In one contest at the country fair, a spring-loaded plunger launches a ball at a speed of 3.0 m/s from one corner of a smooth, flat board that is tilted up at a 20 degree angle. To win, you must make the ball hit a small target at the adjacent corner, 2.50 m away. At what angle should you tilt the ball launcher?

The ball is rolling up and down the ramp, from one corner to another. This really isn't much different from a standard projectile motion problem, the only difference is the y component acceleration is -gsin20 rather than simply -g.

A few things to note: we have the initial velocity but not its components, so this is quite do-able. Be careful not to mix the slope of the ramp and the unknown angle we're trying to find!

v_0x = v₀cosθ
v_0y = v₀sinθ 

Solve for t when v_y = 0 (the peak of the trajectory).

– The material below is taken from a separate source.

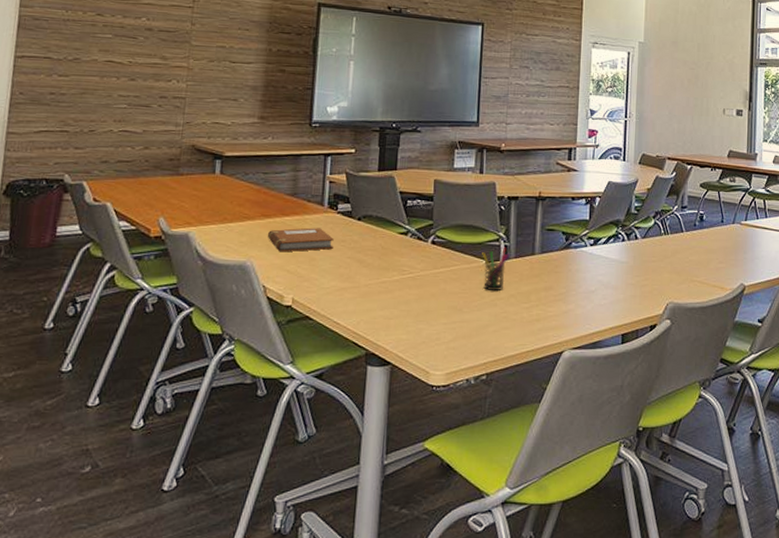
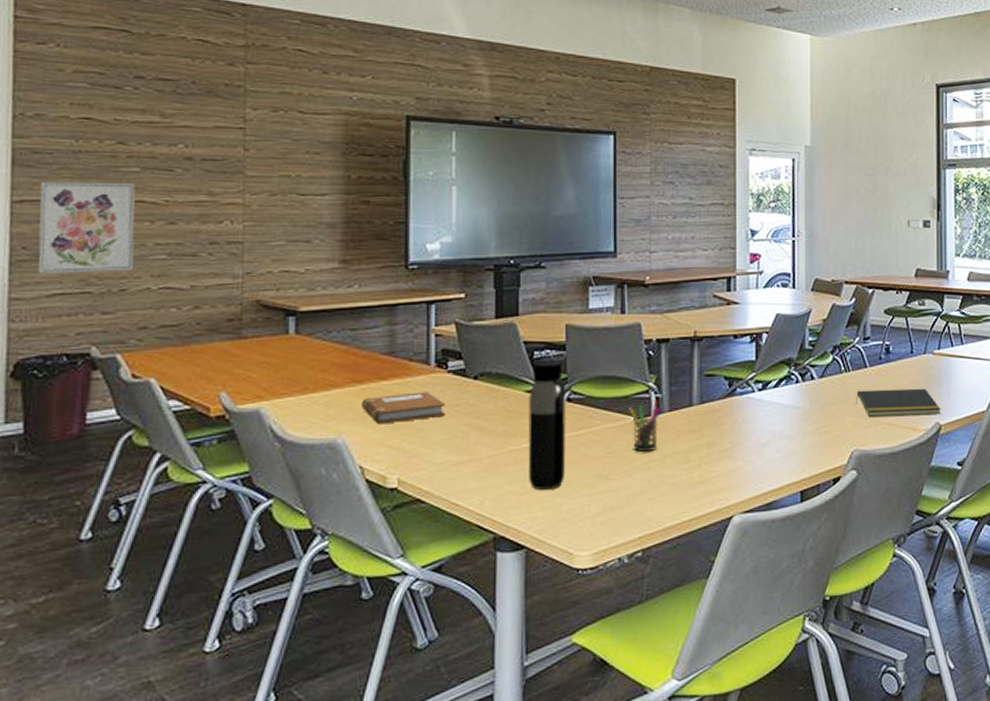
wall art: none [30,42,108,116] -> present [38,181,135,274]
water bottle: none [396,208,431,317] -> present [528,360,566,490]
notepad: none [672,251,745,277] -> present [855,388,941,417]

v_y = v_0y + a_yt = v₀sinθ - gtsin20
gtsin20 = v₀sinθ (plugging in v₀sinθ for v_0y)
t = (v₀sinθ)/gsin20

Remember, this is the time when the ball is at its highest point, make sure not to forget that we're using x₁ (2.50 m / 2), not x₂ (the final position).

x = v₀t
x₁ = v_0xt₁
x₁ = 2v_0xt₁
x₁ = v_0x(v₀sinθ/gsin20)
x₁ = v₀²cosθsinθ/gsin20 (plugging in v₀cosθ for v_0x)
x₁ = v₀²sin2θ/2gsin20 (using double angle formula 2sinθcosθ = sin2θ, since we didn't have a 2 I multiplied the whole fraction by 2/2)
sin2θ = 2_x1gsin20/v₀²
sin^-1(2_x1gsin20/ v₀²) = 2θ (reminder, plug in 1.25m for x₁, not 2.50, since this is x at t₁ which is at ½ t_f)
2θ = 68.6 degrees

Solution: θ = 34.3 degrees